Parts of the exercise |
(1) In the passage on Romans 6, what word do most newer translations use where the KJV has "servant"?
(2) From the passage on Romans 6, copy word for word the part that runs from "Slavery in the" up to and including "without facing punishment.".
(3) Put this sentence from the passage on Romans 6 into Spanish: "Slaves in Rome included prisoners of war as well as slaves bought outside Roman territory."

(Selected text)

As we continue looking at some of the “Do You Not Knows” of the New Testament, I want us to look at the second that is found in Romans 6. In our last study we looked at Romans 6:3 where Paul asks, "Do you not know that as many of us as were baptized into Jesus Christ were baptized into his death?"
 
Then there is a follow-up question or companion thought that he asks in verses 16-18.
 
Now if you are using the KJV you find the word “servant” in the text.  Most newer translations use, correctly, I might add, the word slaves.  Although similar, being a servant carries a different context from being a slave. 
 
Slavery in the Roman Empire was common.  In the Roman Empire it had less to do with race than other factors.  Slaves in Rome included prisoners of war as well as slaves bought outside Roman territory.
 
It was not uncommon for desperate Roman citizens to sell their children into slavery to pay off debts or raise money. Roman slaves and their families were considered property of their owners. They could sell or rent them out at any time. They could even kill them for any reason without facing punishment.

(End Selected text)
(Provided material)

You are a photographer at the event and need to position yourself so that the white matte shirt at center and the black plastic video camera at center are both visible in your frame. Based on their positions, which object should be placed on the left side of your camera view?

(End Provided material)

Answers to this exercise |
(1) Slaves.

(2)
Slavery in the Roman Empire was common.  In the Roman Empire it had less to do with race than other factors.  Slaves in Rome included prisoners of war as well as slaves bought outside Roman territory.
 
It was not uncommon for desperate Roman citizens to sell their children into slavery to pay off debts or raise money. Roman slaves and their families were considered property of their owners. They could sell or rent them out at any time. They could even kill them for any reason without facing punishment.

(3) Entre los esclavos de Roma había prisioneros de guerra, así como esclavos comprados fuera del territorio romano.